NOW YOU SEE IT, NOW YOU DON'T
Similar to the White Elephant, this game is good for big groups.
In this game, everyone brings a few wrapped presents to a party, from legitimate gifts to housewares to gags. The wrapped gifts all go in a central spot.
The host distributes pairs of dice, say one set down in front of every fifth person or so. Each player rolls the dice. Doubles earns players a gift of their choice and a chance to roll again. Play passes around the table, until all the gifts are taken.
At that point, the host sets a timer for 10 or 15 minutes, and doubles now earn players the chance to "steal" a gift from their friends. The pace of play usually quickens, and some players duel over specific gifts.

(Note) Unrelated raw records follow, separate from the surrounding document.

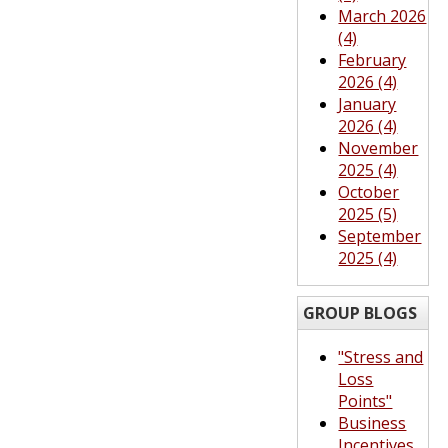
March 2026
(4)
February
2026 (4)
January
2026 (4)
November
2025 (4)
October
2025 (5)
September
2025 (4)
GROUP BLOGS
"Stress and
Loss
Points"
Business
Incentives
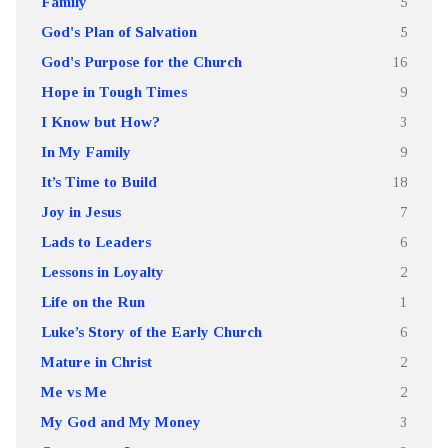
Family
5
God's Plan of Salvation
5
God's Purpose for the Church
16
Hope in Tough Times
9
I Know but How?
3
In My Family
9
It’s Time to Build
18
Joy in Jesus
7
Lads to Leaders
6
Lessons in Loyalty
2
Life on the Run
1
Luke’s Story of the Early Church
6
Mature in Christ
2
Me vs Me
2
My God and My Money
3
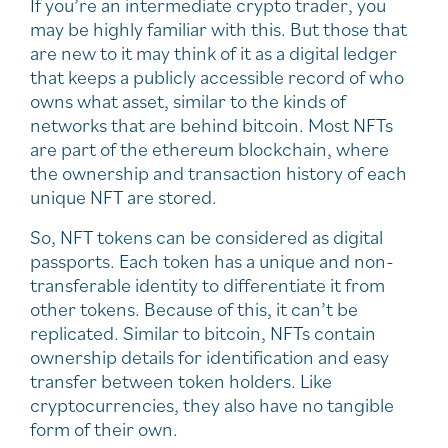
If you’re an intermediate crypto trader, you
may be highly familiar with this. But those that
are new to it may think of it as a digital ledger
that keeps a publicly accessible record of who
owns what asset, similar to the kinds of
networks that are behind bitcoin. Most NFTs
are part of the ethereum blockchain, where
the ownership and transaction history of each
unique NFT are stored.
So, NFT tokens can be considered as digital
passports. Each token has a unique and non-
transferable identity to differentiate it from
other tokens. Because of this, it can’t be
replicated. Similar to bitcoin, NFTs contain
ownership details for identification and easy
transfer between token holders. Like
cryptocurrencies, they also have no tangible
form of their own.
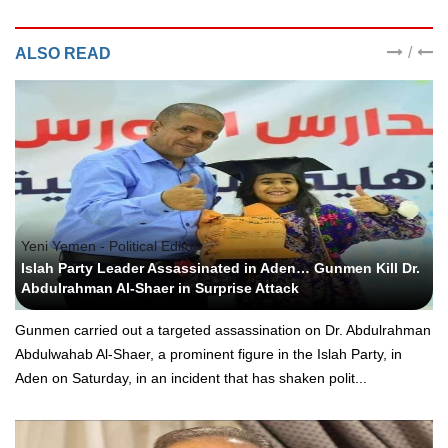
/
ALSO READ
Yeni Yemen - Political Editor
Islah Party Leader Assassinated in Aden… Gunmen Kill Dr.
Abdulrahman Al-Shaer in Surprise Attack
Gunmen carried out a targeted assassination on Dr. Abdulrahman
Abdulwahab Al-Shaer, a prominent figure in the Islah Party, in
Aden on Saturday, in an incident that has shaken polit...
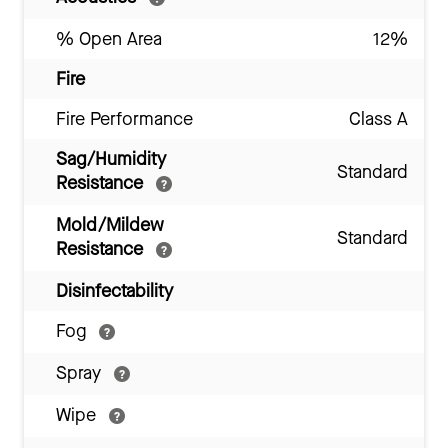
% Open Area
12%
Fire
Fire Performance
Class A
Sag/Humidity
Standard
Resistance
Mold/Mildew
Standard
Resistance
Disinfectability
Fog
Spray
Wipe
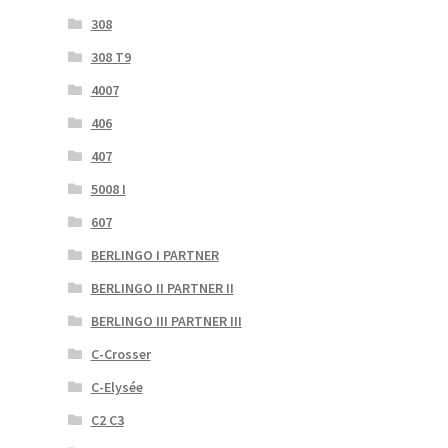
308
308 T9
4007
406
407
5008 I
607
BERLINGO I PARTNER
BERLINGO II PARTNER II
BERLINGO III PARTNER III
C-Crosser
C-Elysée
C2 C3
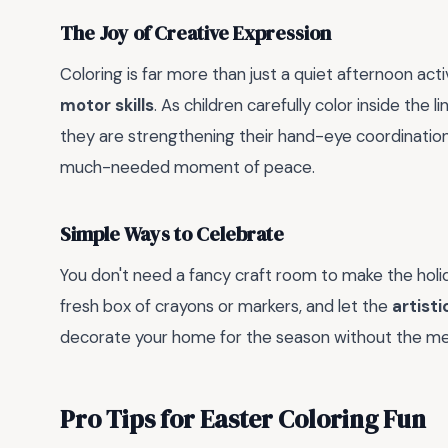
The Joy of Creative Expression
Coloring is far more than just a quiet afternoon activ
motor skills
. As children carefully color inside the 
they are strengthening their hand-eye coordination 
much-needed moment of peace.
Simple Ways to Celebrate
You don't need a fancy craft room to make the holid
fresh box of crayons or markers, and let the
artisti
decorate your home for the season without the mess
Pro Tips for Easter Coloring Fun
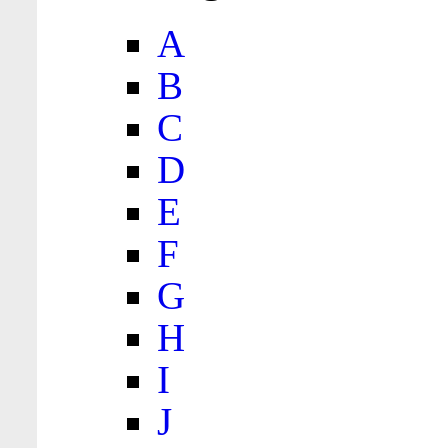
A
B
C
D
E
F
G
H
I
J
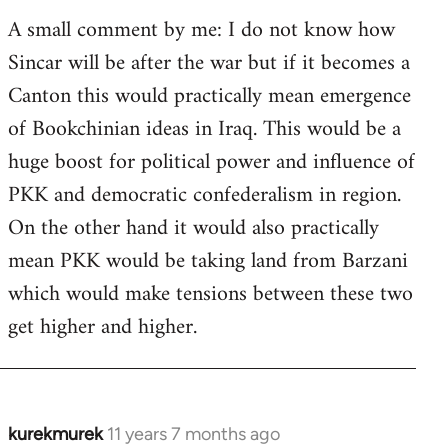
A small comment by me: I do not know how
Sincar will be after the war but if it becomes a
Canton this would practically mean emergence
of Bookchinian ideas in Iraq. This would be a
huge boost for political power and influence of
PKK and democratic confederalism in region.
On the other hand it would also practically
mean PKK would be taking land from Barzani
which would make tensions between these two
get higher and higher.
kurekmurek
11 years 7 months ago
In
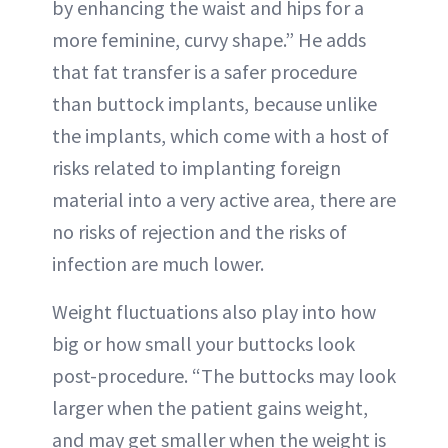
by enhancing the waist and hips for a
more feminine, curvy shape.” He adds
that fat transfer is a safer procedure
than buttock implants, because unlike
the implants, which come with a host of
risks related to implanting foreign
material into a very active area, there are
no risks of rejection and the risks of
infection are much lower.
Weight fluctuations also play into how
big or how small your buttocks look
post-procedure. “The buttocks may look
larger when the patient gains weight,
and may get smaller when the weight is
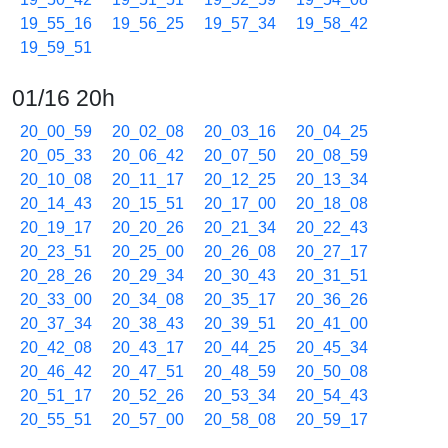
19_55_16
19_56_25
19_57_34
19_58_42
19_59_51
01/16 20h
20_00_59
20_02_08
20_03_16
20_04_25
20_05_33
20_06_42
20_07_50
20_08_59
20_10_08
20_11_17
20_12_25
20_13_34
20_14_43
20_15_51
20_17_00
20_18_08
20_19_17
20_20_26
20_21_34
20_22_43
20_23_51
20_25_00
20_26_08
20_27_17
20_28_26
20_29_34
20_30_43
20_31_51
20_33_00
20_34_08
20_35_17
20_36_26
20_37_34
20_38_43
20_39_51
20_41_00
20_42_08
20_43_17
20_44_25
20_45_34
20_46_42
20_47_51
20_48_59
20_50_08
20_51_17
20_52_26
20_53_34
20_54_43
20_55_51
20_57_00
20_58_08
20_59_17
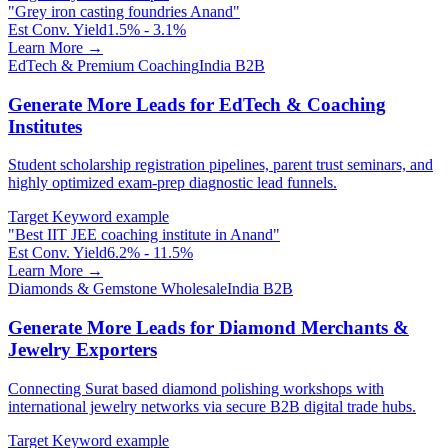
"
Grey iron casting foundries Anand
"
Est Conv. Yield
1.5% - 3.1%
Learn More →
EdTech & Premium Coaching
India B2B
Generate More Leads for EdTech & Coaching
Institutes
Student scholarship registration pipelines, parent trust seminars, and
highly optimized exam-prep diagnostic lead funnels.
Target Keyword example
"
Best IIT JEE coaching institute in Anand
"
Est Conv. Yield
6.2% - 11.5%
Learn More →
Diamonds & Gemstone Wholesale
India B2B
Generate More Leads for Diamond Merchants &
Jewelry Exporters
Connecting Surat based diamond polishing workshops with
international jewelry networks via secure B2B digital trade hubs.
Target Keyword example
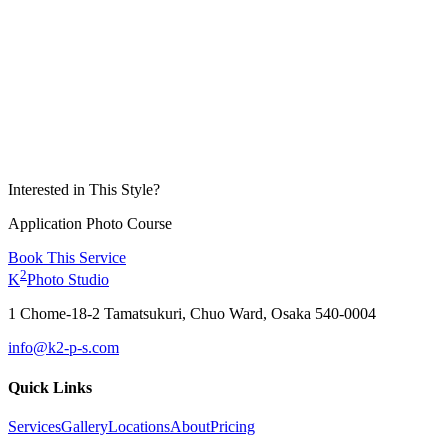
Interested in This Style?
Application Photo Course
Book This Service
2
K
Photo Studio
1 Chome-18-2 Tamatsukuri, Chuo Ward, Osaka 540-0004
info@k2-p-s.com
Quick Links
Services
Gallery
Locations
About
Pricing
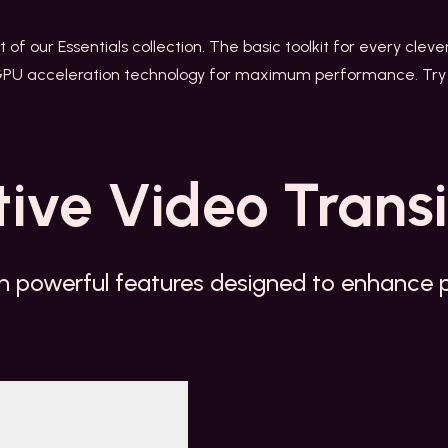
rt of our Essentials collection. The basic toolkit for every cleve
GPU acceleration technology for maximum performance. Try 
tive
Video Transi
h powerful features designed to enhance pr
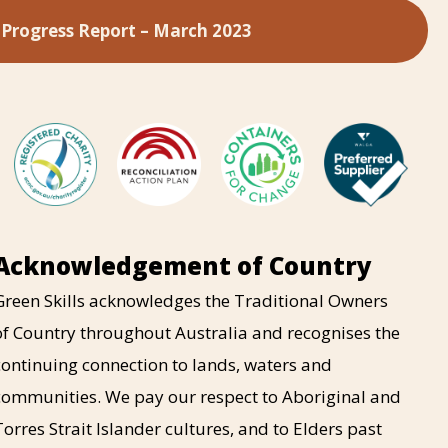
 Progress Report – March 2023
Acknowledgement of Country
Green Skills acknowledges the Traditional Owners
of Country throughout Australia and recognises the
continuing connection to lands, waters and
communities. We pay our respect to Aboriginal and
Torres Strait Islander cultures, and to Elders past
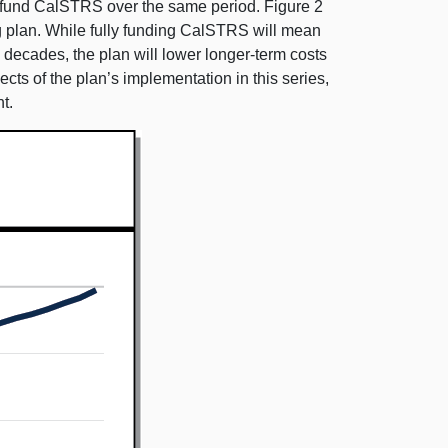
y fund CalSTRS over the same period. Figure 2
g plan. While fully funding CalSTRS will mean
w decades, the plan will lower longer-term costs
ts of the plan’s implementation in this series,
t.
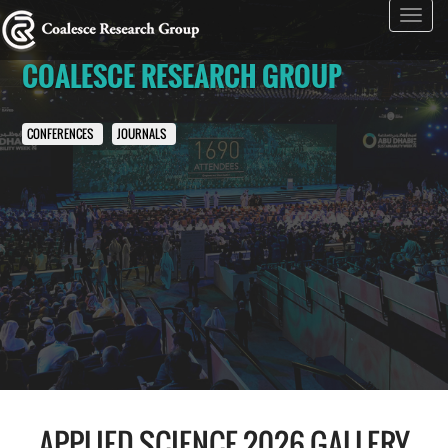
Toggl
navig
COALESCE RESEARCH GROUP
CONFERENCES
JOURNALS
APPLIED SCIENCE 2026 GALLERY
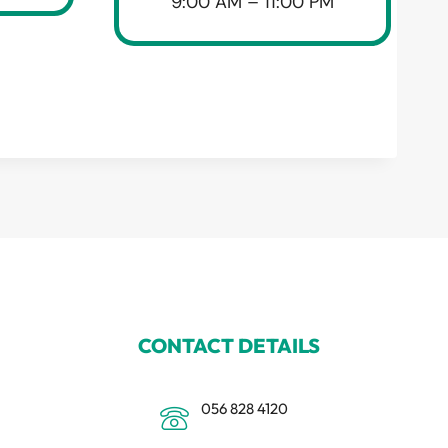
9:00 AM – 11:00 PM
CONTACT DETAILS
056 828 4120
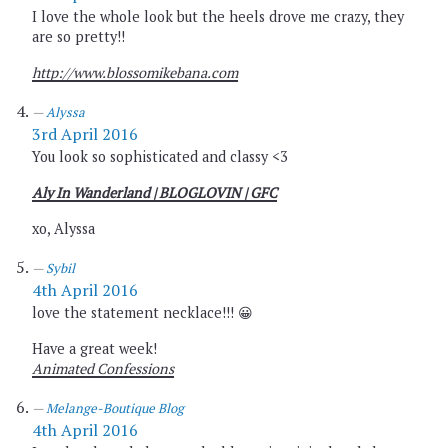
I love the whole look but the heels drove me crazy, they
are so pretty!!
http://www.blossomikebana.com
Alyssa
3rd April 2016
You look so sophisticated and classy <3
Aly In Wanderland
| BLOGLOVIN
| GFC
xo, Alyssa
Sybil
4th April 2016
love the statement necklace!!! 😀
Have a great week!
Animated Confessions
Melange-Boutique Blog
4th April 2016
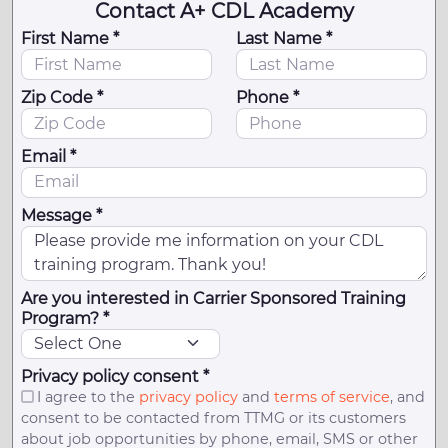
Contact A+ CDL Academy
First Name *
Last Name *
Zip Code *
Phone *
Email *
Message *
Are you interested in Carrier Sponsored Training
Program? *
Privacy policy consent *
I agree to the
privacy policy
and
terms of service
, and
consent to be contacted from TTMG or its customers
about job opportunities by phone, email, SMS or other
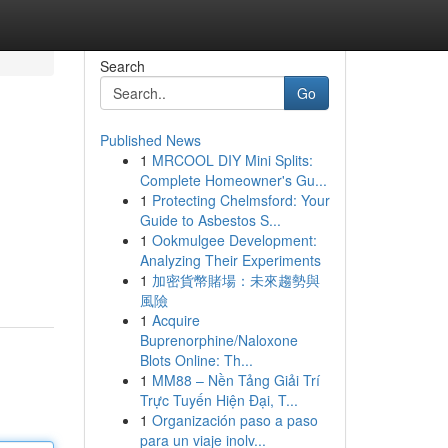
Search
Go
Published News
1
MRCOOL DIY Mini Splits:
Complete Homeowner's Gu...
1
Protecting Chelmsford: Your
Guide to Asbestos S...
1
Ookmulgee Development:
Analyzing Their Experiments
1
加密貨幣賭場：未來趨勢與
風險
1
Acquire
Buprenorphine/Naloxone
Blots Online: Th...
1
MM88 – Nền Tảng Giải Trí
Trực Tuyến Hiện Đại, T...
1
Organización paso a paso
para un viaje inolv...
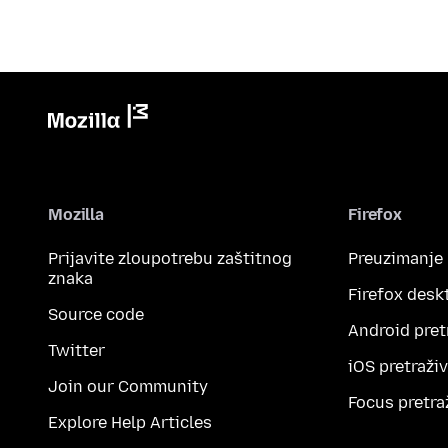
Mozilla
Firefox
Prijavite zloupotrebu zaštitnog
Preuzimanje
znaka
Firefox desk
Source code
Android pret
Twitter
iOS pretraži
Join our Community
Focus pretra
Explore Help Articles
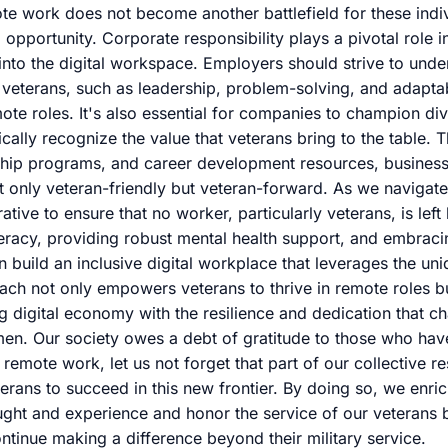
te work does not become another battlefield for these indiv
opportunity. Corporate responsibility plays a pivotal role i
 into the digital workspace. Employers should strive to unde
of veterans, such as leadership, problem-solving, and adapta
e roles. It's also essential for companies to champion dive
ifically recognize the value that veterans bring to the table.
ship programs, and career development resources, business
t only veteran-friendly but veteran-forward. As we navigat
erative to ensure that no worker, particularly veterans, is left
iteracy, providing robust mental health support, and embrac
n build an inclusive digital workplace that leverages the un
ach not only empowers veterans to thrive in remote roles bu
ng digital economy with the resilience and dedication that ch
n. Our society owes a debt of gratitude to those who hav
emote work, let us not forget that part of our collective res
erans to succeed in this new frontier. By doing so, we enr
ought and experience and honor the service of our veterans
ontinue making a difference beyond their military service.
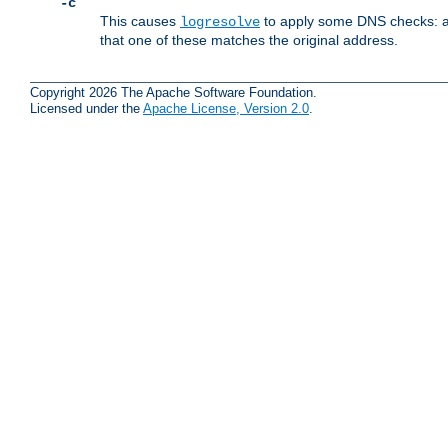
-c
This causes
to apply some DNS checks: af
logresolve
that one of these matches the original address.
Copyright 2026 The Apache Software Foundation.
Licensed under the
Apache License, Version 2.0
.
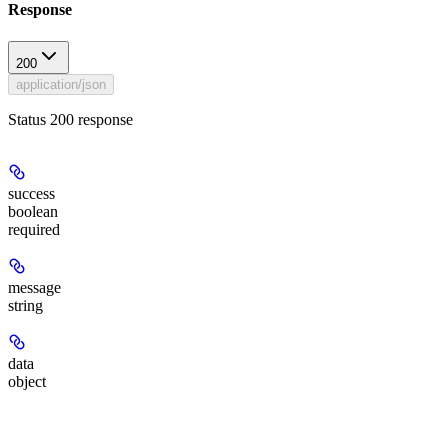
Response
200
application/json
Status 200 response
success
boolean
required
message
string
data
object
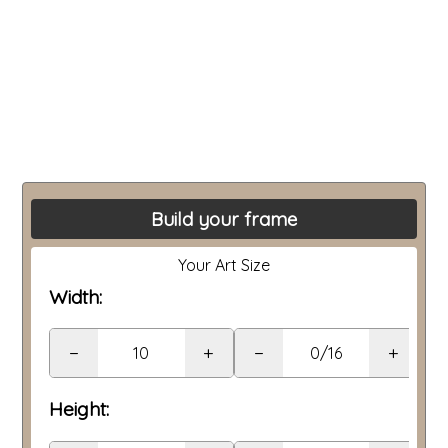
Build your frame
Your Art Size
Width:
−
+
−
+
Height:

When time is up, everyone owns what they are left with. Unwrapping the gifts often proves amusing, when someone discovers that what was in the fancy, gold-wrapped giant box was actually a pack of toilet paper.
A COMMUNITY EFFORT
Sometimes, group gift exchanges work better as group gifts. Evette Rios, home and design expert on "Rachel Ray" and host of "G-Spot" on the Planet Green channel, says parents can band together and create something for all the kids on the block or in a play group.
For example, she suggests creating a neighborhood video game library. Each parent buys one of the latest video games and children can "sign out " the game for a period of a few weeks. "Kids go through video games so quickly and then Grand Theft Auto 2 is just sitting there -- why not pool resources?" she says.
What if you want don't want to exchange gifts as a group, but just want to give one as a group? A noble notion, but the person who has to organize that is usually in for some work.
Karen O'Neil, a Boston-area working mom, developed a new Web site this year called FrumUs (http://www.FrumUs.com) that allows the organizer to create an online envelope where people can contribute via a Paypal account or credit card, vote on gifts, comment and shop. "As a working mother, I was struck that there was no online solution for this endless stream of group gifts," she says.